Another important feature of polymer/layered silicate nanocomposites is their gas-barrier properties. Clays are believed to increase the barrier properties by creating a maze or 'tortuous path' (Figure 34) that retards the progress of the gas molecules through the matrix26. This can be illustrated by the polyimide/clay nanocomposite, which showed significantly improved barrier properties210, 255. This system, containing only a small fraction of OMLS (organically modified layered silicates), exhibited reduction in the permeability of small molecule gases, e.g. O2, H2O, He, CO2 and ethylacetate vapours210. For example, at 2 wt. (%) clay loading, the permeability coefficient of water vapour was decreased ten-fold with synthetic mica relative to pristine polyimide. Figure 35 shows the oxygen gas permeability measurements for PLA/OMLS nanocomposites (PLA = polylactide)263. The relative permeability coefficient value, i.e. PPLACN = PPLA, where PPLACN and PPLA are permeability coefficients of nanocomposite and pure PLA respectively, is plotted as a function of the wt. (%) of OMLS. Data were fitted with the Nielsen theoretical expression263. There is a significant decrease in the O2 permeability for the nanocomposites, which is more pronounced at higher clay contents. Polyurethane urea (PUU)/OMLS nanocomposites also reported reduced H2O vapour permeability.
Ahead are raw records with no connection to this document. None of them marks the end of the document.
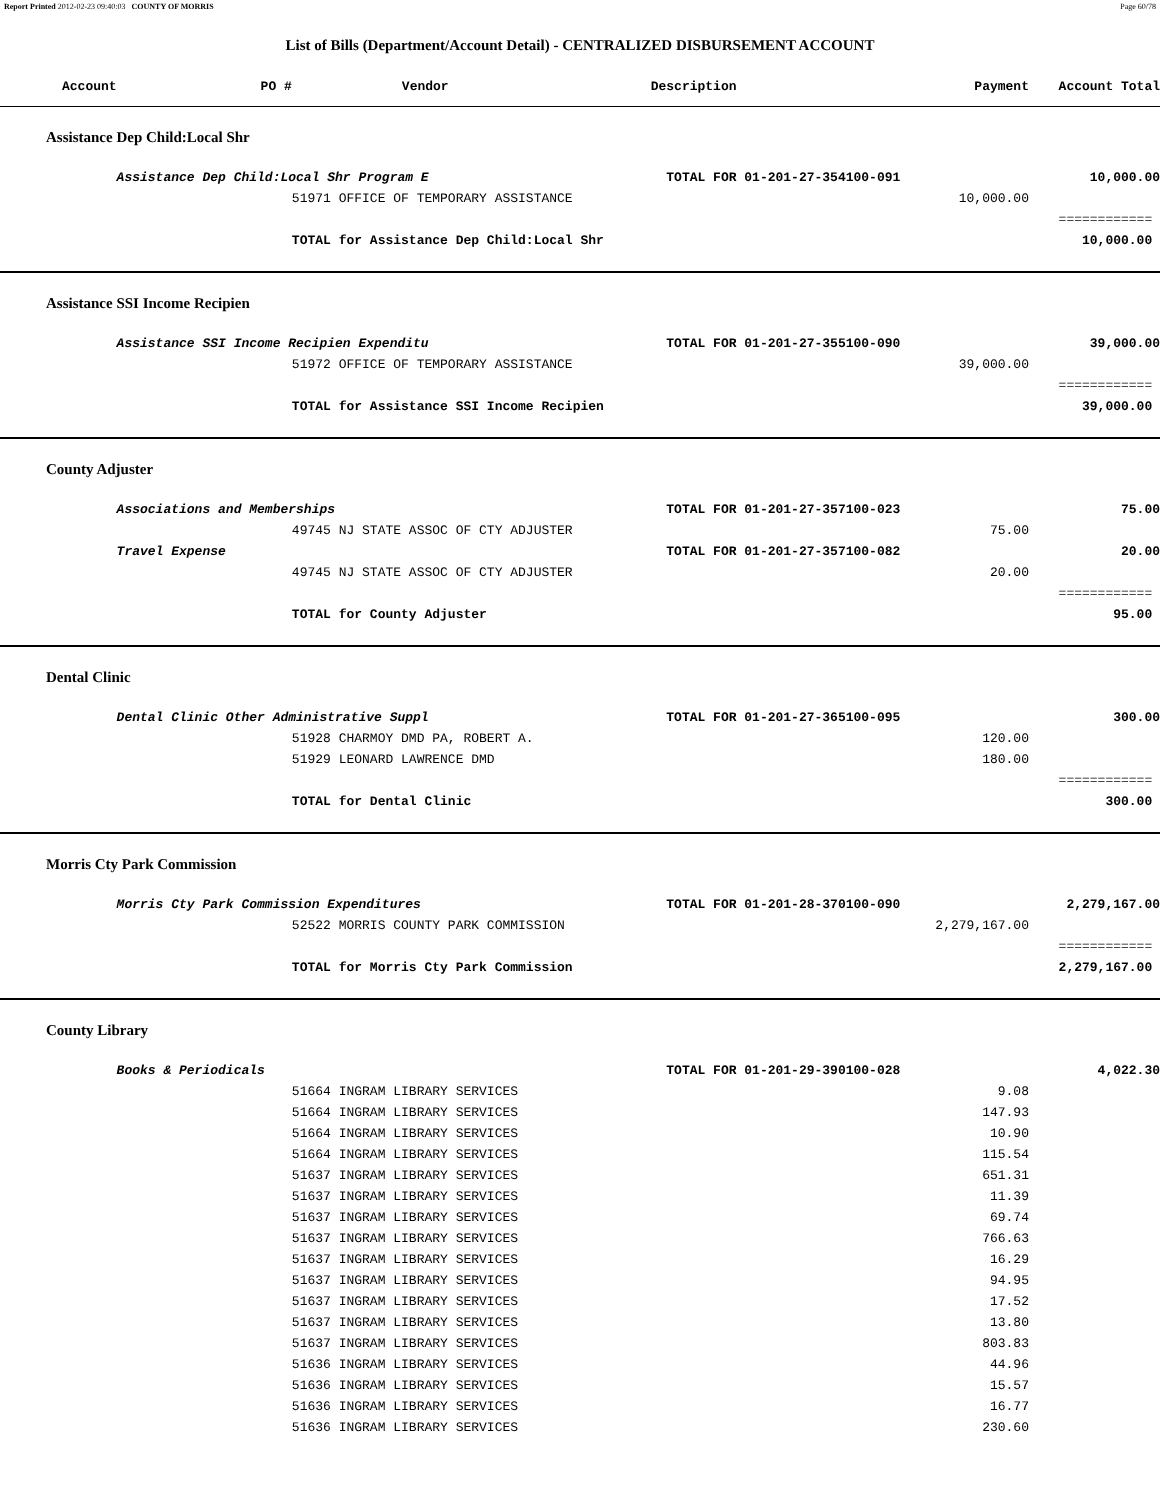Report Printed 2012-02-23 09:40:03 COUNTY OF MORRIS Page 60/78
List of Bills (Department/Account Detail) - CENTRALIZED DISBURSEMENT ACCOUNT
| Account | PO # | Vendor | Description | Payment | Account Total | |
| --- | --- | --- | --- | --- | --- | --- |
| Assistance Dep Child:Local Shr | | | | | | |
| | Assistance Dep Child:Local Shr Program E | | TOTAL FOR 01-201-27-354100-091 | | 10,000.00 | |
| | | 51971 OFFICE OF TEMPORARY ASSISTANCE | | 10,000.00 | | |
| | | | | | ============ | |
| | | TOTAL for Assistance Dep Child:Local Shr | | | 10,000.00 | |
| Assistance SSI Income Recipien | | | | | | |
| | Assistance SSI Income Recipien Expenditu | | TOTAL FOR 01-201-27-355100-090 | | 39,000.00 | |
| | | 51972 OFFICE OF TEMPORARY ASSISTANCE | | 39,000.00 | | |
| | | | | | ============ | |
| | | TOTAL for Assistance SSI Income Recipien | | | 39,000.00 | |
| County Adjuster | | | | | | |
| | Associations and Memberships | | TOTAL FOR 01-201-27-357100-023 | | 75.00 | |
| | | 49745 NJ STATE ASSOC OF CTY ADJUSTER | | 75.00 | | |
| | Travel Expense | | TOTAL FOR 01-201-27-357100-082 | | 20.00 | |
| | | 49745 NJ STATE ASSOC OF CTY ADJUSTER | | 20.00 | | |
| | | | | | ============ | |
| | | TOTAL for County Adjuster | | | 95.00 | |
| Dental Clinic | | | | | | |
| | Dental Clinic Other Administrative Suppl | | TOTAL FOR 01-201-27-365100-095 | | 300.00 | |
| | | 51928 CHARMOY DMD PA, ROBERT A. | | 120.00 | | |
| | | 51929 LEONARD LAWRENCE DMD | | 180.00 | | |
| | | | | | ============ | |
| | | TOTAL for Dental Clinic | | | 300.00 | |
| Morris Cty Park Commission | | | | | | |
| | Morris Cty Park Commission Expenditures | | TOTAL FOR 01-201-28-370100-090 | | 2,279,167.00 | |
| | | 52522 MORRIS COUNTY PARK COMMISSION | | 2,279,167.00 | | |
| | | | | | ============ | |
| | | TOTAL for Morris Cty Park Commission | | | 2,279,167.00 | |
| County Library | | | | | | |
| | Books & Periodicals | | TOTAL FOR 01-201-29-390100-028 | | 4,022.30 | |
| | | 51664 INGRAM LIBRARY SERVICES | | 9.08 | | |
| | | 51664 INGRAM LIBRARY SERVICES | | 147.93 | | |
| | | 51664 INGRAM LIBRARY SERVICES | | 10.90 | | |
| | | 51664 INGRAM LIBRARY SERVICES | | 115.54 | | |
| | | 51637 INGRAM LIBRARY SERVICES | | 651.31 | | |
| | | 51637 INGRAM LIBRARY SERVICES | | 11.39 | | |
| | | 51637 INGRAM LIBRARY SERVICES | | 69.74 | | |
| | | 51637 INGRAM LIBRARY SERVICES | | 766.63 | | |
| | | 51637 INGRAM LIBRARY SERVICES | | 16.29 | | |
| | | 51637 INGRAM LIBRARY SERVICES | | 94.95 | | |
| | | 51637 INGRAM LIBRARY SERVICES | | 17.52 | | |
| | | 51637 INGRAM LIBRARY SERVICES | | 13.80 | | |
| | | 51637 INGRAM LIBRARY SERVICES | | 803.83 | | |
| | | 51636 INGRAM LIBRARY SERVICES | | 44.96 | | |
| | | 51636 INGRAM LIBRARY SERVICES | | 15.57 | | |
| | | 51636 INGRAM LIBRARY SERVICES | | 16.77 | | |
| | | 51636 INGRAM LIBRARY SERVICES | | 230.60 | | |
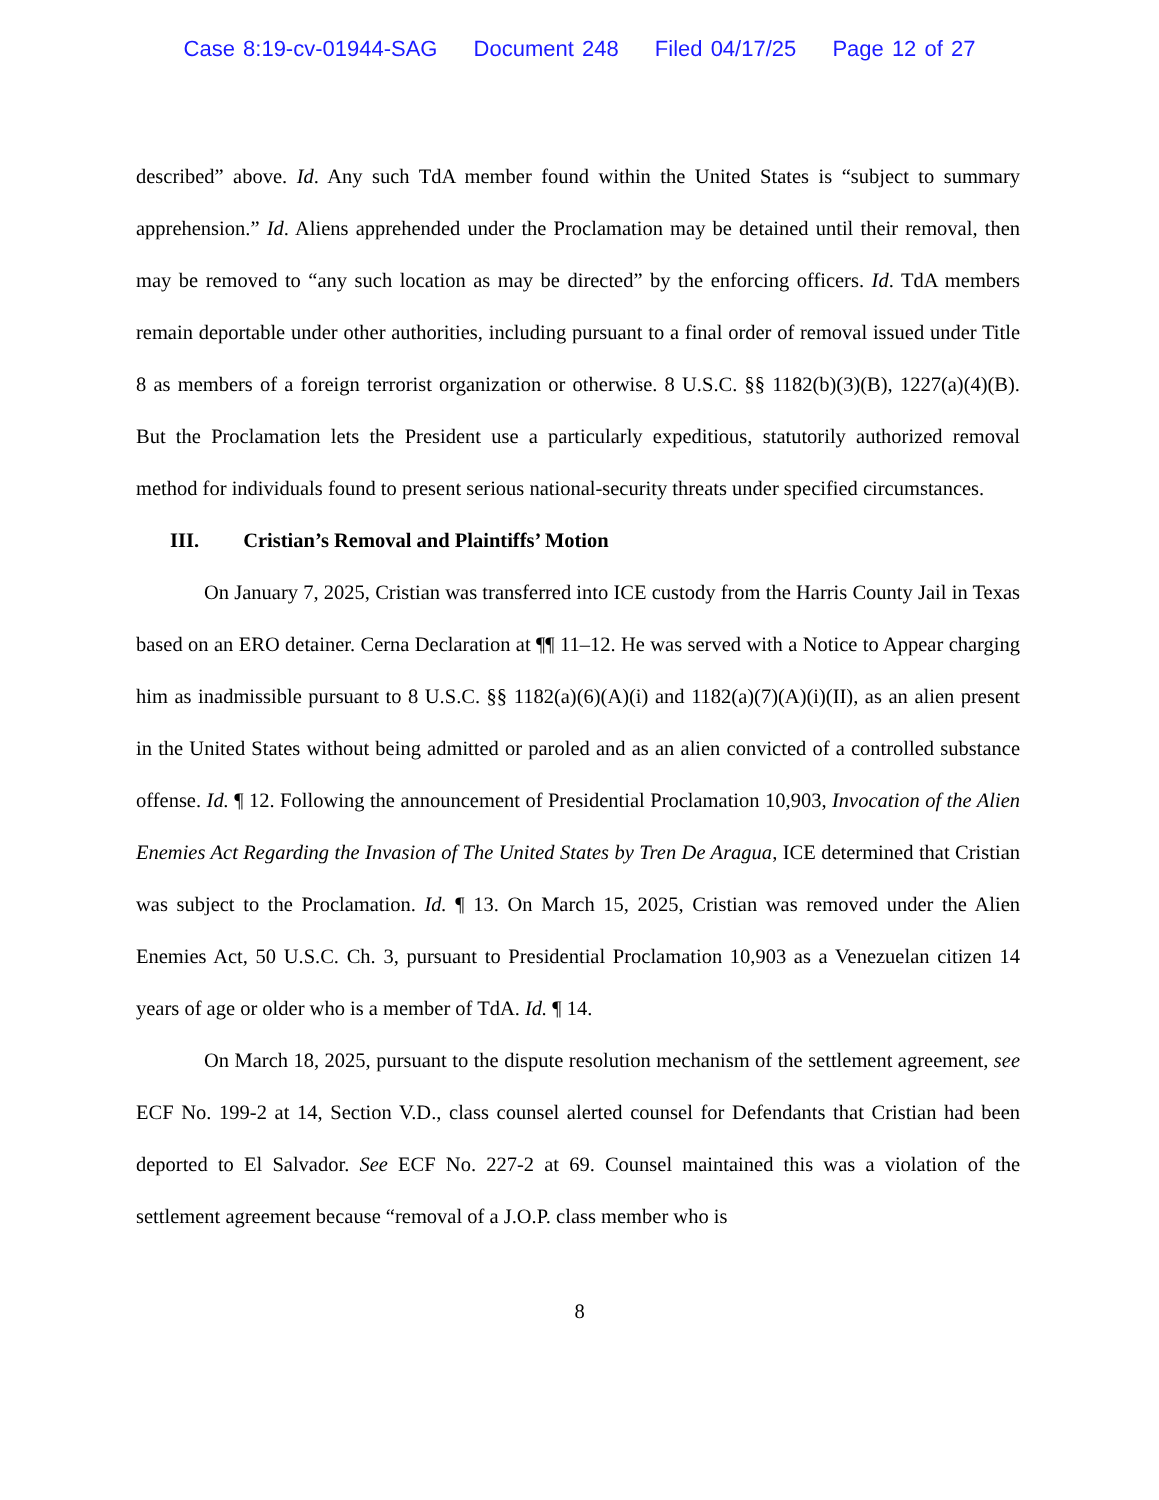Case 8:19-cv-01944-SAG Document 248 Filed 04/17/25 Page 12 of 27
described” above. Id. Any such TdA member found within the United States is “subject to summary apprehension.” Id. Aliens apprehended under the Proclamation may be detained until their removal, then may be removed to “any such location as may be directed” by the enforcing officers. Id. TdA members remain deportable under other authorities, including pursuant to a final order of removal issued under Title 8 as members of a foreign terrorist organization or otherwise. 8 U.S.C. §§ 1182(b)(3)(B), 1227(a)(4)(B). But the Proclamation lets the President use a particularly expeditious, statutorily authorized removal method for individuals found to present serious national-security threats under specified circumstances.
III. Cristian’s Removal and Plaintiffs’ Motion
On January 7, 2025, Cristian was transferred into ICE custody from the Harris County Jail in Texas based on an ERO detainer. Cerna Declaration at ¶¶ 11–12. He was served with a Notice to Appear charging him as inadmissible pursuant to 8 U.S.C. §§ 1182(a)(6)(A)(i) and 1182(a)(7)(A)(i)(II), as an alien present in the United States without being admitted or paroled and as an alien convicted of a controlled substance offense. Id. ¶ 12. Following the announcement of Presidential Proclamation 10,903, Invocation of the Alien Enemies Act Regarding the Invasion of The United States by Tren De Aragua, ICE determined that Cristian was subject to the Proclamation. Id. ¶ 13. On March 15, 2025, Cristian was removed under the Alien Enemies Act, 50 U.S.C. Ch. 3, pursuant to Presidential Proclamation 10,903 as a Venezuelan citizen 14 years of age or older who is a member of TdA. Id. ¶ 14.
On March 18, 2025, pursuant to the dispute resolution mechanism of the settlement agreement, see ECF No. 199-2 at 14, Section V.D., class counsel alerted counsel for Defendants that Cristian had been deported to El Salvador. See ECF No. 227-2 at 69. Counsel maintained this was a violation of the settlement agreement because “removal of a J.O.P. class member who is
8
The effect of different types/shapes of fillers (2 wt. (%)) such as organoclay, either exfoliated montmorillonite, synthetic mica or intercalated clay tactoids (hectorite and saponite), on water permeability of both partially and totally exfoliated polyimide-based nanocomposites has been reported by Yano et al.255. Results of this study are given in Figure 36, where one can observe a drastic decrease in relative permeability with the increasing length of the clay. In other words, the best gas barrier properties will be obtained by fully exfoliated rather than long layered silicates. Consequently, the presence of spherical, plate, cylindrical, etc., fillers introduces a tortuous path for a diffusing penetrant. The reduction of permeability arises from the longer diffusive path that the penetrants have to travel in the presence of reinforcements.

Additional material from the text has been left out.